Pull every line containing the word "lines" from the records.
§ §
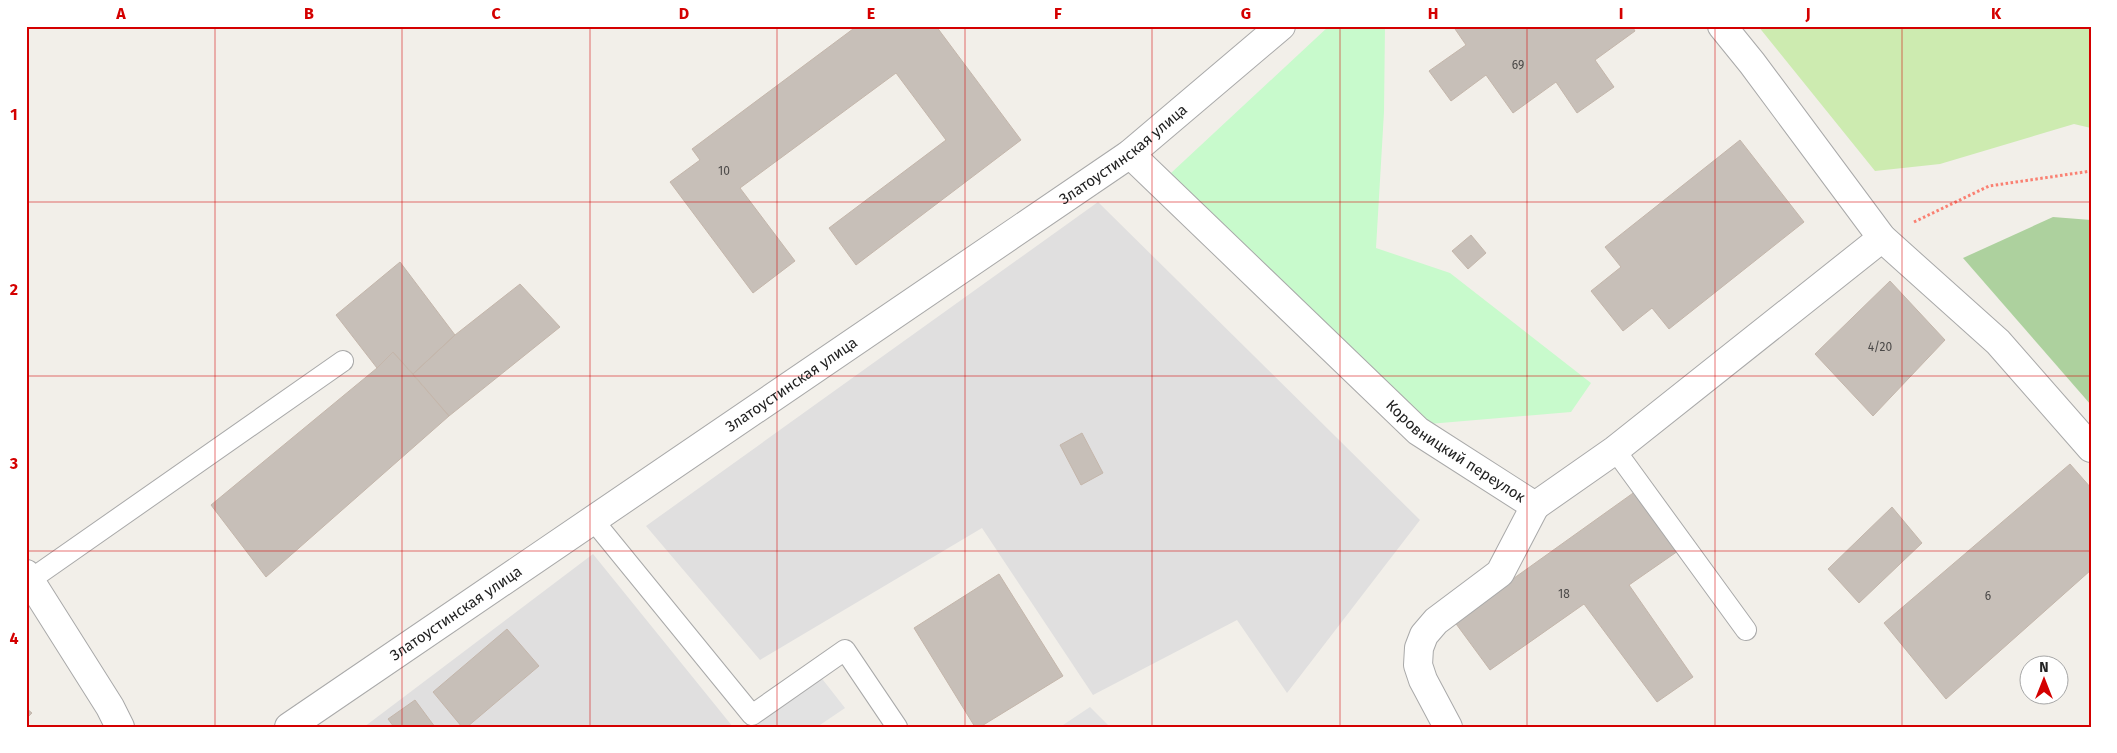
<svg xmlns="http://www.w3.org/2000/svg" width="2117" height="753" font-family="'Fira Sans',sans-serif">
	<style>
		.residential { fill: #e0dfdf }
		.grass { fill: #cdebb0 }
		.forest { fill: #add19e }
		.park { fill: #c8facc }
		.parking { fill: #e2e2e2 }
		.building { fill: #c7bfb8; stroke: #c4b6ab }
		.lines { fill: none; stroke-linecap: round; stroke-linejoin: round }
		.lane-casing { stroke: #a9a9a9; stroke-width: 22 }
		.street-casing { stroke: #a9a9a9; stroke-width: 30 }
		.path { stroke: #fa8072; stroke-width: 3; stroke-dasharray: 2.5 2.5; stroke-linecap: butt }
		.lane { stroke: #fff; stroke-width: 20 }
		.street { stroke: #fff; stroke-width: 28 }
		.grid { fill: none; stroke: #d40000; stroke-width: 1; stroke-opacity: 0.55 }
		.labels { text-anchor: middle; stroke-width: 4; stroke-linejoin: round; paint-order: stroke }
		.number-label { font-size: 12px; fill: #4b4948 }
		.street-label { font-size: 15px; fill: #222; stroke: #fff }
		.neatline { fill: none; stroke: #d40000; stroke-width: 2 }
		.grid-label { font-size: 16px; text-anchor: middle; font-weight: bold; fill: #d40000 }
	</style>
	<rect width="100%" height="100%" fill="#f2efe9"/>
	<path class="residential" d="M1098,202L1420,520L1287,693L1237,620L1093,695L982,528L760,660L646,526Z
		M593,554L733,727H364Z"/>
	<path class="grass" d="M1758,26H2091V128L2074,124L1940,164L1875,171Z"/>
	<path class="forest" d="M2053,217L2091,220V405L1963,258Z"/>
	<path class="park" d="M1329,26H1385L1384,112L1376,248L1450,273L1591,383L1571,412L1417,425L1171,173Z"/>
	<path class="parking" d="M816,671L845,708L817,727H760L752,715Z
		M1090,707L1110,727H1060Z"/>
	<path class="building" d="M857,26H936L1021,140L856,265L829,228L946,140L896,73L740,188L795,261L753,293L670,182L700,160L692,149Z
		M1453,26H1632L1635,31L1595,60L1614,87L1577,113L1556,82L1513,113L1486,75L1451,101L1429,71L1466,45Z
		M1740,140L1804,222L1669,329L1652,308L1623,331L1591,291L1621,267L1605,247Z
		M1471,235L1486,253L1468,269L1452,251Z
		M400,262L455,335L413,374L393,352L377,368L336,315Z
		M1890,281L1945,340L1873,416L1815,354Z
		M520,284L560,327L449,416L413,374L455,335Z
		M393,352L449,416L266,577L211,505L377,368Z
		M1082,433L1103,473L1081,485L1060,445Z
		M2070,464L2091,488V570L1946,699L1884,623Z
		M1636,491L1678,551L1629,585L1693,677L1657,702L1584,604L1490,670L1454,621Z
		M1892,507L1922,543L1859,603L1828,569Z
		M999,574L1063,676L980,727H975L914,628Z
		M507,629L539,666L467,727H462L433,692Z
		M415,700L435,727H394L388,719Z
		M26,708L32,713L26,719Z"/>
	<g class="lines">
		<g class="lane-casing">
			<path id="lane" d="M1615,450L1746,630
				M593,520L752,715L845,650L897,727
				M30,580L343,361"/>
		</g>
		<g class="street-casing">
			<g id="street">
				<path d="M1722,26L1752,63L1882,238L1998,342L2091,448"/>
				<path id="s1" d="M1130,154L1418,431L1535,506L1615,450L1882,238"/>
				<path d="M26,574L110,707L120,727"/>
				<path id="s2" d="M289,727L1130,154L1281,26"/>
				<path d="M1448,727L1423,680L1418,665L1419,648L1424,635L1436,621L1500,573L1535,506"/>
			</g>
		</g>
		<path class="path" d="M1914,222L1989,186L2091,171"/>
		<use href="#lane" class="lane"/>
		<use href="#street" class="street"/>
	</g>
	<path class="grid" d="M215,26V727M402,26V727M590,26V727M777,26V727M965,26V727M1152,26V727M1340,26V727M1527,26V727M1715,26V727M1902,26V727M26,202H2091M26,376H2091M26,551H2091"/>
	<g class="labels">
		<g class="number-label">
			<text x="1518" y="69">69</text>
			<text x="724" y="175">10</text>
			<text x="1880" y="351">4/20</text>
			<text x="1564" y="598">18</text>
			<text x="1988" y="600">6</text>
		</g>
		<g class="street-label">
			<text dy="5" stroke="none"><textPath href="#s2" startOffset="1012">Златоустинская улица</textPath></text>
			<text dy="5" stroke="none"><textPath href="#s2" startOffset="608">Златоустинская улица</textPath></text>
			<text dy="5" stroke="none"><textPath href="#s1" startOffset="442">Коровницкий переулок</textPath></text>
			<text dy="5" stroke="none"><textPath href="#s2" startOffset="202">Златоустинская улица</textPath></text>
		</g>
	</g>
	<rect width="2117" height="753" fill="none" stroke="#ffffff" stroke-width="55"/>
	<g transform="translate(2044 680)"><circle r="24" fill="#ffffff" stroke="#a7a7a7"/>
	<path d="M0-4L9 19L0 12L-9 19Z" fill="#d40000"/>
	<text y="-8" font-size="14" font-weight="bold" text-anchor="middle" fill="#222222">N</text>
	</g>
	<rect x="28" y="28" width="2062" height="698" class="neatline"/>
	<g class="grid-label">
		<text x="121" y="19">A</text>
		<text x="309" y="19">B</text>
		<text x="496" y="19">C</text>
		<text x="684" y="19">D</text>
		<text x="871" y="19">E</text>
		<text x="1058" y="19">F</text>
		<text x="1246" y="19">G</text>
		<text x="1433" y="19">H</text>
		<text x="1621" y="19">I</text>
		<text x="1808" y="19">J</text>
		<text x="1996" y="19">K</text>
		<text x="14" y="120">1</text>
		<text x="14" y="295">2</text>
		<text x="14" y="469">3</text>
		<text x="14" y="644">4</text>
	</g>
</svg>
§ §
=== Your response ===
		.lines { fill: none; stroke-linecap: round; stroke-linejoin: round }
	<g class="lines">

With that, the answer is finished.